The film opens in the intimate, hushed spaces of an art exhibition where Julius (Moritz von Treuenfels) is guiding a new colleague, Erik (Thomas Schubert), through the routines of their job. Jönsson stages this early sequence with an ear for naturalistic dialogue and an eye for small, telling details. What begins as a straightforward workplace exchange becomes a revealing portrait of social dynamics and the rhythms of small talk. The conversational beats feel lived-in, and the director’s careful attention to performance draws the viewer into the characters’ lives before the drama begins.
From the gallery the action moves to the sea: Julius invites his coworkers on a sailing trip aboard his family’s boat. This change of setting is gentle but important. Out on the water, the film allows conversations to breathe and character traits to surface. At first, Julius appears warm and generous — entertaining friends, steering the group, and telling stories to fill silences. But cracks start to appear. He repeats a tale Erik told him the day before, presenting it as his own. He insists everyone brought life jackets when his companions deny doing so. He misidentifies a building at the port as a members’ club when it is clearly a shop. Each discrepancy could pass as a human lapse; together they suggest a pattern.
Jönsson’s screenplay is quietly ingenious in how it reveals Julius’s compulsion. Lies are introduced as minor shifts in narrative—small details changed or omitted—and then echoed later in ways that create unease. Rather than employing conspicuous plot twists, the film builds tension by layering repeated moments and altered details. This approach invites the audience to participate, to notice the mismatches and to slowly redraw their impressions of the protagonist. The cumulative effect is more disquieting than any overt reveal.
The dialogue across the film is another of its strengths. Conversations feel authentic and alive, but they also carry subtext that grows stronger with each scene. Lines that seem casual at first develop new meaning as Julius’s unreliability becomes more apparent. Jönsson uses talk not only to characterize but also to manipulate the viewer’s trust, turning ordinary exchanges into tools for revelation.
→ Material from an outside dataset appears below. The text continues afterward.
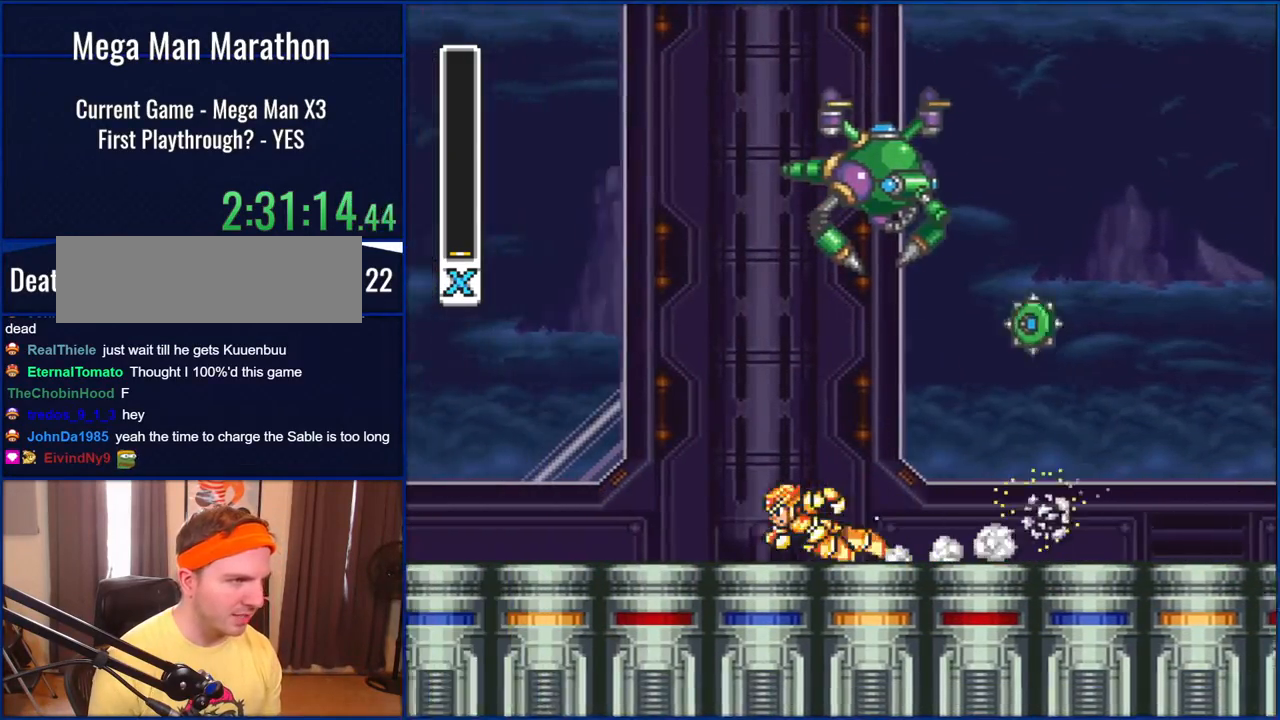
{"buttons": ["Y", "DPAD_LEFT"], "events": []}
Visually, Axiom is restrained and meticulous. Jönsson and his cinematographer favor long takes and lingering frames that allow performances to breathe and small gestures to register. Many scenes unfold in extended single shots, giving the film a contemplative rhythm and letting tension arise organically from the actors’ interactions. As the story progresses and Julius’s grip on the narrative loosens, editing grows slightly more fragmented, reflecting his unraveling control. The result is a measured visual language that supports the screenplay’s psychological precision.
Moritz von Treuenfels anchors the film with an exceptional turn as Julius. He crafts a character who is simultaneously magnetic and morally ambiguous. Treuenfels’s charisma explains why people are drawn to Julius, even as his behavior becomes increasingly troubling. Where his performance is most compelling is in the quiet, solitary moments: Julius alone in a room, stripped of social cover, the actor revealing flashes of vulnerability and menace without resorting to melodrama. These scenes hint at deeper interior currents while keeping ambiguity intact.
Jönsson’s direction and Treuenfels’s performance together create a film that rewards close attention. Axiom is not built around big plot mechanics or sensational turns; it is a study of character and the corrosive power of deception. Its strength lies in small, accumulative choices—phrasing shifted, memories repackaged, social gestures recalibrated—that gradually erode the protagonist’s credibility and invite ethical reflection from the viewer.
This is a deliberate, slow-burning picture that asks patience but delivers a rich, unsettling portrait of a man whose truth is malleable. While that tone may not appeal to every viewer, the film marks Jöns Jönsson as a filmmaker with a keen sense of psychological detail and formal control. Axiom suggests a director on the rise, capable of mining quiet social encounters for profound dramatic effect.